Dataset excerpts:
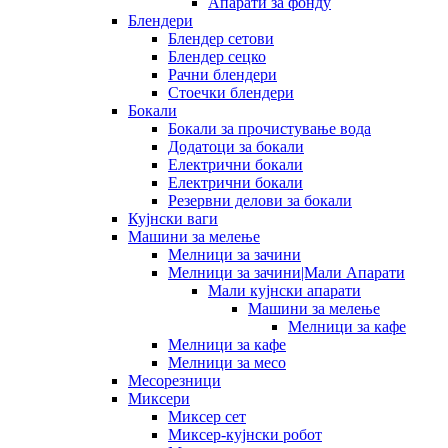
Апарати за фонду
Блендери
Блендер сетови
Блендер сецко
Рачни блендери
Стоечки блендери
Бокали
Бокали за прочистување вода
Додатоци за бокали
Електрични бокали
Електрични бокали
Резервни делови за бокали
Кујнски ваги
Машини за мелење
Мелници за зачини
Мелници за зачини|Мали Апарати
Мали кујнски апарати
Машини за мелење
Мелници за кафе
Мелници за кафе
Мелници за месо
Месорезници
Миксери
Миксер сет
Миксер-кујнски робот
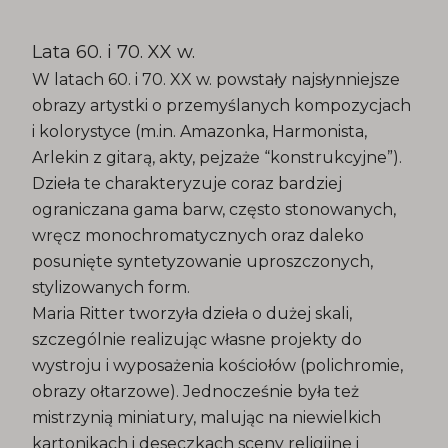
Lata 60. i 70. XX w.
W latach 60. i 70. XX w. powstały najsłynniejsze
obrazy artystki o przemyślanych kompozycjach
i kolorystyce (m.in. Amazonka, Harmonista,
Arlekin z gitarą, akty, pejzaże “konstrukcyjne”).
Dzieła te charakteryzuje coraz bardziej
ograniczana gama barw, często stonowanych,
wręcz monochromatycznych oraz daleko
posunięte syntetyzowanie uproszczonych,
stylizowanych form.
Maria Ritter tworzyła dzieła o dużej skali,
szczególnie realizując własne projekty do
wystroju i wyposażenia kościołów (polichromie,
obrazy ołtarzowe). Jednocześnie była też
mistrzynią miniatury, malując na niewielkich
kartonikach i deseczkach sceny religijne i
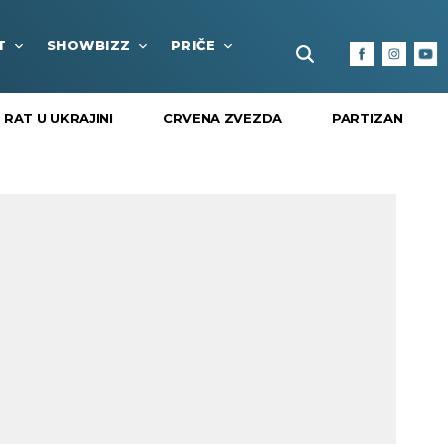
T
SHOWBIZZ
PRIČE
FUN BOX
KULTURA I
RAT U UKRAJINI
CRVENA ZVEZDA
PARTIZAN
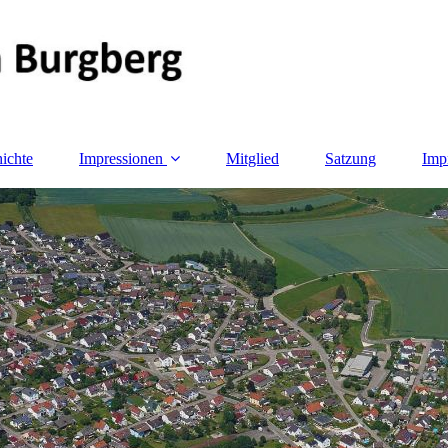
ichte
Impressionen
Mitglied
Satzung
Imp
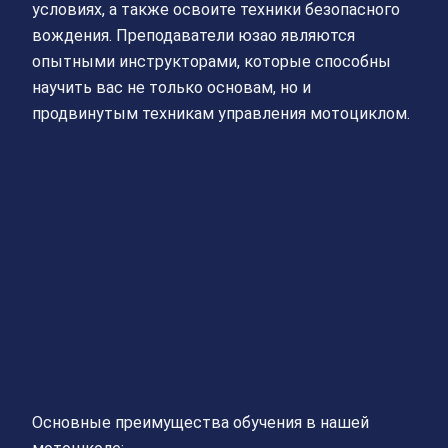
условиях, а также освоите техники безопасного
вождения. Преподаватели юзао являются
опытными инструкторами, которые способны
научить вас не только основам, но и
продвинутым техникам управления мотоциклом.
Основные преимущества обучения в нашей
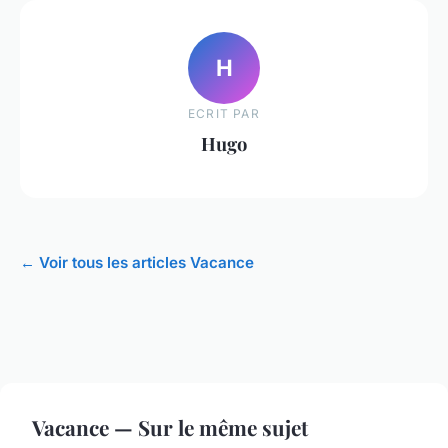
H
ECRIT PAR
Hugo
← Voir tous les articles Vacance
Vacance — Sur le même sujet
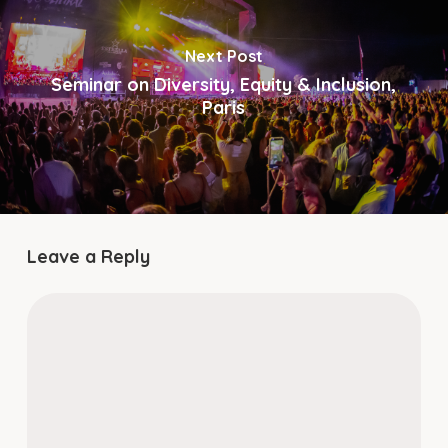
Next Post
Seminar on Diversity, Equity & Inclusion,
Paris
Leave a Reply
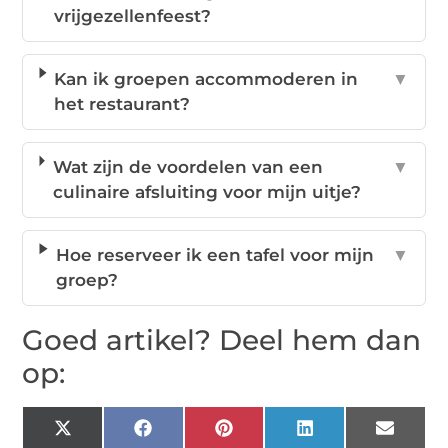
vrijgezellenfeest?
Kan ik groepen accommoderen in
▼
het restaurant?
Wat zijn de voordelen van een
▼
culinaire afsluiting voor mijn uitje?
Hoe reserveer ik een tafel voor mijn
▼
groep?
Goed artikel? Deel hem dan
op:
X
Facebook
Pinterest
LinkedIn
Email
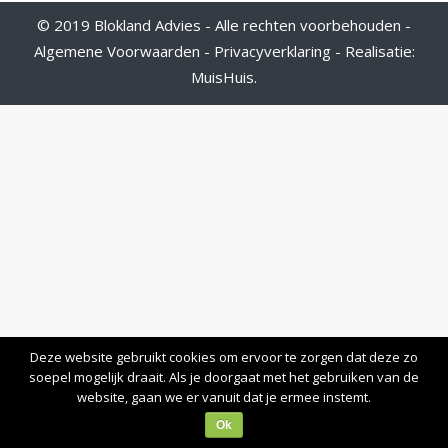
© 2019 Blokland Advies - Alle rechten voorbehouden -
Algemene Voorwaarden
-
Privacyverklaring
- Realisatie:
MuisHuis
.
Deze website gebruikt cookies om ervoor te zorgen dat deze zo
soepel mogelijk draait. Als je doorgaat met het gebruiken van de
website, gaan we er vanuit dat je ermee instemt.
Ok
* * *
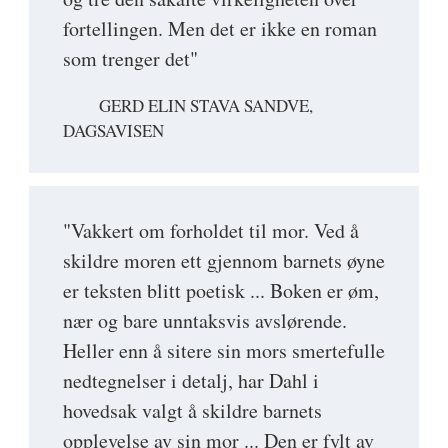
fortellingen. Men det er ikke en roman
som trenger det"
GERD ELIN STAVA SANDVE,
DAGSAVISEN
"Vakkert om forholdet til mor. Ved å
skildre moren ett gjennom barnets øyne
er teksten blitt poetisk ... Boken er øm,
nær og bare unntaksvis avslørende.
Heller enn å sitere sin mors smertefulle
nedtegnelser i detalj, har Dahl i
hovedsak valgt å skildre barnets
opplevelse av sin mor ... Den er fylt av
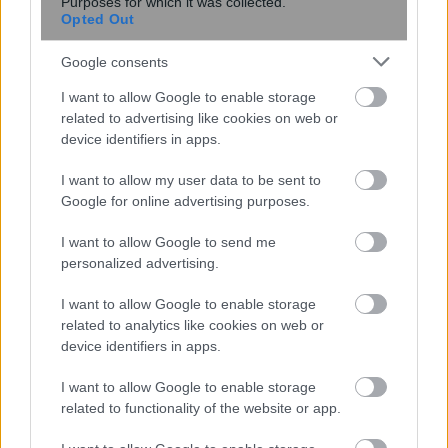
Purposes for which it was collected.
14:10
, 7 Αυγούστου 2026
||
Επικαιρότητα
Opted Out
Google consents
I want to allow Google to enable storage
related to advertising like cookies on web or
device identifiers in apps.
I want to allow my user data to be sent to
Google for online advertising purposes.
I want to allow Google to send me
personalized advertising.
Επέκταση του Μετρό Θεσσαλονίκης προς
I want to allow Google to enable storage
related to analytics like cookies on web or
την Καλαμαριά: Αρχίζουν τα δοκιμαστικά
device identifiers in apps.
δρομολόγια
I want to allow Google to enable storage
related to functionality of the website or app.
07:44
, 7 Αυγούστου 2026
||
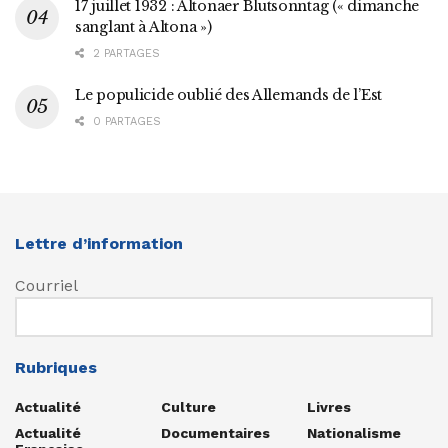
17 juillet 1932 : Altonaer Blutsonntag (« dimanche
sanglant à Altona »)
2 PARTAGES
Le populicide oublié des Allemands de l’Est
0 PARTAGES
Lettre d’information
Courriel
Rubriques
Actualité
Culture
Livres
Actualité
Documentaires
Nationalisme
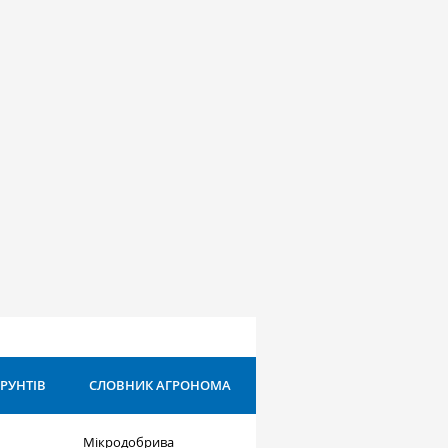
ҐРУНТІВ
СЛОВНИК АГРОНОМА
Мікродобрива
--
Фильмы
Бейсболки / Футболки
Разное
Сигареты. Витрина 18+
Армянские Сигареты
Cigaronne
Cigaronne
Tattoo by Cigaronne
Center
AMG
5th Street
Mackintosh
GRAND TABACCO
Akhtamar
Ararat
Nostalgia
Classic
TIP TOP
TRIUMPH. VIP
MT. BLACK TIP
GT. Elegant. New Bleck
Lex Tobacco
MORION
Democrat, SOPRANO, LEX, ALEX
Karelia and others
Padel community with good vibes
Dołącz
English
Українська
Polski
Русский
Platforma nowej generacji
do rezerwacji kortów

PROBLEM REQUIREMENTS:
How many lines in the items above contain the string "Мелници"? Reply with the number alone.

RESPONSE:
5